A retrospective analysis by Damman et al. suggested an association between the use of loop diuretics, higher loop diuretic dose and risk of adverse clinical outcomes, particularly HF hospitalizations.7 Although an extensive and detailed statistical analysis was carried out, this type of data is prone to bias, as sicker patients tend to receive higher diuretic doses. A meta-analysis by Faris et al. suggested that diuretics might reduce the risk of death and worsening HF while improving exercise capacity. However, these data come from small and heterogeneous studies.8

Several questions arise regarding the ongoing use of diuretics in contemporary HFrEF treatment. Notably, the benefits of maintaining diuretic therapy are uncertain, especially as drugs like ARNIs, MRAs, and SGLT2is have shown mild diuretic effects or reduce the need for loop diuretics.1 Furthermore, determining the appropriate method for assessing euvolemia and the suitability of diuretic withdrawal for all euvolemic patients remains challenging.

Limited data support the discontinuation of diuretic therapy in stable, euvolemic HFrEF patients. A study by Martens et al. demonstrated that down-titration of loop diuretics was feasible in a majority of 50 stable chronic HF patients over 30 days. Importantly, routine assessment with physical examination, transthoracic echocardiography and laboratory testing could not predict the success of down-titration.9

The study by Silva et al. published in this issue of the Journal10 is noteworthy in addressing this pertinent topic. In a retrospective analysis, they assess the prognostic impact of diuretic therapy discontinuation in euvolemic HFrEF outpatients, using semiology to assess euvolemia. Among 129 HFrEF patients who at some point discontinued loop diuretics, only 14.8% experienced a congestive event within one year; 15 of these patients (83.3%) needed simple diuretic reinitiation at a scheduled visit, with a low loop diuretic dose. True worsening HF events occurred in only three patients (2.5%).

Applying these findings to the general HFrEF population is probably not straightforward. The study involved patients from a specialized HF clinic with extensive experience. Patients with severe symptoms (New York Heart Association [NYHA] class IV) or recent hospitalizations were excluded, ensuring stability but limiting generalizability. At baseline (first available appointment in the electronic medical record at which the patient was prescribed loop diuretics) the median age was 57.0 years, 95.8% of patients were in NYHA class I–II, median B-type natriuretic peptide level was 81.7 pg/ml, and median estimated glomerular filtration rate was 95.0 ml/min/1.73 m2. Another important point is that only 25 patients (19.5%) presented signs of congestion and a low dose of furosemide was prescribed at baseline, with a median dose of 40 mg per day. Patients were well treated in terms of guideline-directed medical therapy, with optimization of prognosis-modifying drugs throughout follow-up. At loop diuretic withdrawal, 98.4% of patients were on ACEis/ARAs/ARNIs, 93.8% on BBs, 79.1% on MRAs and 22.5% on SGLT2is. It is important to note that most of the data were collected before the publication of the first trial showing the benefits of SGLT2is in HFrEF patients. Additionally, the median dose of furosemide at withdrawal was low (20 mg per day).

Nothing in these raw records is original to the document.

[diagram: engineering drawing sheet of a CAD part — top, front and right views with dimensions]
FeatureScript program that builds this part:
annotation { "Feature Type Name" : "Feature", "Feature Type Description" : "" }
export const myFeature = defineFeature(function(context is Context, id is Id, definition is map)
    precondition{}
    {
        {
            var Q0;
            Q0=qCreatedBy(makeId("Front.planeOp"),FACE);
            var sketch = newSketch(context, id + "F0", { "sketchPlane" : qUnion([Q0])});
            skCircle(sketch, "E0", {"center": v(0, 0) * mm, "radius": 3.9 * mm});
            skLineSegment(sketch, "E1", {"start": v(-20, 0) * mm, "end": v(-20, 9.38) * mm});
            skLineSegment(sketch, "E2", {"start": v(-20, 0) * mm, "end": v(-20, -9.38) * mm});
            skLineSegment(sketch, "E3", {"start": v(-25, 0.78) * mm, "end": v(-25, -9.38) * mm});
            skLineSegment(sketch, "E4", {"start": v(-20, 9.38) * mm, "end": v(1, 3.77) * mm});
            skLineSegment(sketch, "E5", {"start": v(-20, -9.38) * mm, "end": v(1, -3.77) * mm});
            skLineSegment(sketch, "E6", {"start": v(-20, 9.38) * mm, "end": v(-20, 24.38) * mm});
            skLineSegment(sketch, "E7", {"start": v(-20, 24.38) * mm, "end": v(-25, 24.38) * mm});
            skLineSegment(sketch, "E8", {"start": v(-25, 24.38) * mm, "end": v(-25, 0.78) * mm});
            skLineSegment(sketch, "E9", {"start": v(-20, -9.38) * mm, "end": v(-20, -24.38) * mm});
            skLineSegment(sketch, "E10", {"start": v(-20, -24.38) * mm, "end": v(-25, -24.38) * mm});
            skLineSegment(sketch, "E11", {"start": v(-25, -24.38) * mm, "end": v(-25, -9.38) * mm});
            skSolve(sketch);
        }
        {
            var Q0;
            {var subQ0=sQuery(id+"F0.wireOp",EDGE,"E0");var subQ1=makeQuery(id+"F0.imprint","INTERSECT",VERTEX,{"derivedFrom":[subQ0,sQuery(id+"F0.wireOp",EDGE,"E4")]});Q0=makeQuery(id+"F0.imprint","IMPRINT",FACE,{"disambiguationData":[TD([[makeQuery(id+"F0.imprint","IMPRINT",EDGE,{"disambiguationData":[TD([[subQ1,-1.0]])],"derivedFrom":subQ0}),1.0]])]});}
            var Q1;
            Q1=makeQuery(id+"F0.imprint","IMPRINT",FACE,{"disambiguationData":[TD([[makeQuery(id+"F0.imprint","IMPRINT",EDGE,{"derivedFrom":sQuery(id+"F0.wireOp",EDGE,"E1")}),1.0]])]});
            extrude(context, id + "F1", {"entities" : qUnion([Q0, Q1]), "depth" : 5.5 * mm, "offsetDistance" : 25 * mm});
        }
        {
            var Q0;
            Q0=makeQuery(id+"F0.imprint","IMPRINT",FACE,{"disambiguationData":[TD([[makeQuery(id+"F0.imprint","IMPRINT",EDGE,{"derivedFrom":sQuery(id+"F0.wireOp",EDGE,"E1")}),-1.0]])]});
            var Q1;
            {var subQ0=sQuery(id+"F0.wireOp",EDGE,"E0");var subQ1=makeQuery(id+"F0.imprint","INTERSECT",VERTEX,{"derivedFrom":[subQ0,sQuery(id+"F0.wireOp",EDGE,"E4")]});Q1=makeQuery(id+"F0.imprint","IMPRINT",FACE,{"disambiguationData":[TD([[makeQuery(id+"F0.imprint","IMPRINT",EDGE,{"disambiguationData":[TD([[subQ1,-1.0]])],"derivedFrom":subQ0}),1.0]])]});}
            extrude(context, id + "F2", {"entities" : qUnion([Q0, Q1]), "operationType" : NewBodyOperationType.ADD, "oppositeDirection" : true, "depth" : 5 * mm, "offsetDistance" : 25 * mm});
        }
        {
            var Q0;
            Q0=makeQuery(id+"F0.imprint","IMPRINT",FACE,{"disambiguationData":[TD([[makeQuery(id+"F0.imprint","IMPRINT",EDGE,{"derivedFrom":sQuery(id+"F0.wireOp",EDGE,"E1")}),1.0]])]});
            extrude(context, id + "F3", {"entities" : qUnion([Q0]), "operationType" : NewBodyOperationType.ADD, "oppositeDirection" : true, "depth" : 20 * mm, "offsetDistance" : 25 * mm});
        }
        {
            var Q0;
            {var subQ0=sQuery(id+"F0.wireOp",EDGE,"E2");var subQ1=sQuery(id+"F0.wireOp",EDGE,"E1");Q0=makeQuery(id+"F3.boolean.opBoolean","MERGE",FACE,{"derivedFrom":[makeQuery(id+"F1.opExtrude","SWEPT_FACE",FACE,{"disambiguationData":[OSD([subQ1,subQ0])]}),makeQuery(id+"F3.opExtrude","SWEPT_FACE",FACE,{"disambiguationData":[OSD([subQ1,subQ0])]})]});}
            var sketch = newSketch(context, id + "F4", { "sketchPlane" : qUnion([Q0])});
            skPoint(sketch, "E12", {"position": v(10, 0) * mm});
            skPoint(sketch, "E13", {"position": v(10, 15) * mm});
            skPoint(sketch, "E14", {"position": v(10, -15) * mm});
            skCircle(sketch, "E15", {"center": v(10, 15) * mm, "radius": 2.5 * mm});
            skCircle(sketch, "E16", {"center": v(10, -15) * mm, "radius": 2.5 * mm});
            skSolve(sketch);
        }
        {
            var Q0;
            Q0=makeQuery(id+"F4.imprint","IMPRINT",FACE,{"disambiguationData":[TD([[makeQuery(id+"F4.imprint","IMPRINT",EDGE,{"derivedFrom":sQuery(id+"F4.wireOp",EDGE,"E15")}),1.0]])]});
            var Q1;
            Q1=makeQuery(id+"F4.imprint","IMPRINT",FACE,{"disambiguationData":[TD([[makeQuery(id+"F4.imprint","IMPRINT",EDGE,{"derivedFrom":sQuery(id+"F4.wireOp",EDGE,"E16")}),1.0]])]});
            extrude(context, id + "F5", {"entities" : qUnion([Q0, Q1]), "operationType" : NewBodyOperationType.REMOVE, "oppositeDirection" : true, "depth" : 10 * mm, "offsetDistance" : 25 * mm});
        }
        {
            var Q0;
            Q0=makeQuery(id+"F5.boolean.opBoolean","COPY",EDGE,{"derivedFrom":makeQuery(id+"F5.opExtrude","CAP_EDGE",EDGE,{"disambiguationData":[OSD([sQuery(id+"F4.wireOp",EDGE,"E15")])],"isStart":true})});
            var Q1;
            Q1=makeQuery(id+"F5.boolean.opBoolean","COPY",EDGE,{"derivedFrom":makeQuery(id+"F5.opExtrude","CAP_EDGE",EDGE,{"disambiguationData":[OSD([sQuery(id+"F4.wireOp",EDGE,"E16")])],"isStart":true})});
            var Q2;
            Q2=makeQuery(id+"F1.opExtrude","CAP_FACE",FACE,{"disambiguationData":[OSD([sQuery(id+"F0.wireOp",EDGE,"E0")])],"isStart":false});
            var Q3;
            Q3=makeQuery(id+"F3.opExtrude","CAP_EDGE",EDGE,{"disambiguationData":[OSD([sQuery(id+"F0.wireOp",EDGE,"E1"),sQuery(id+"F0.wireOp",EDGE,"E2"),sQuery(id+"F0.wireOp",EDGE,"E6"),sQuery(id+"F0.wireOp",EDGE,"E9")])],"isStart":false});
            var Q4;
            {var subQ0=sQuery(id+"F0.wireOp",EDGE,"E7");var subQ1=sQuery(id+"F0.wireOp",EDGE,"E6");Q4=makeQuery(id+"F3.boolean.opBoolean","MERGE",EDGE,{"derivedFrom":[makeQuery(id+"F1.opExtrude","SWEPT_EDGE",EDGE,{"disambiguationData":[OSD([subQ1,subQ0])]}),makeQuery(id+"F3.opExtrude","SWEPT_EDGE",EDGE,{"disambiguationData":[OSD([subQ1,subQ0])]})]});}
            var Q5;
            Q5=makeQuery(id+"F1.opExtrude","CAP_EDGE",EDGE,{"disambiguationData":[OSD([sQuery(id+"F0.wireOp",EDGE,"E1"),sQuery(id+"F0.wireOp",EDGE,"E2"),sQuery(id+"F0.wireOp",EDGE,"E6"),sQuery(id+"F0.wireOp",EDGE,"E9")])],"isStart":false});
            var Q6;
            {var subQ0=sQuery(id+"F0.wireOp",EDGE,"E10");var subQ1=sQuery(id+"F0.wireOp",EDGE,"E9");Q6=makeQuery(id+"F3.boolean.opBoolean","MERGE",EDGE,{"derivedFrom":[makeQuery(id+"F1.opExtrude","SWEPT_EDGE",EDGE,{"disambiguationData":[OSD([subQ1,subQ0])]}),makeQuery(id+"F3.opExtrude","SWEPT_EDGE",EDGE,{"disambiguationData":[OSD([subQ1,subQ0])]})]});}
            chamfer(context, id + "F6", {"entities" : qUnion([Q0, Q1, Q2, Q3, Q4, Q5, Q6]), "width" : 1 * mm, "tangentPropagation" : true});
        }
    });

The investigators conclude that discontinuing loop diuretics in stable, euvolemic outpatients is associated with a low number of episodes of diuretic reintroduction and worsening HF events, and argue that discontinuation is possible in selected patients and certain conditions. As in other HFrEF treatments, patient phenotyping appears essential for optimal management.

Nevertheless, prospective randomized studies are warranted to determine whether systematic reduction of furosemide doses, or even discontinuation, in euvolemic HF patients can lead to improved clinical outcomes.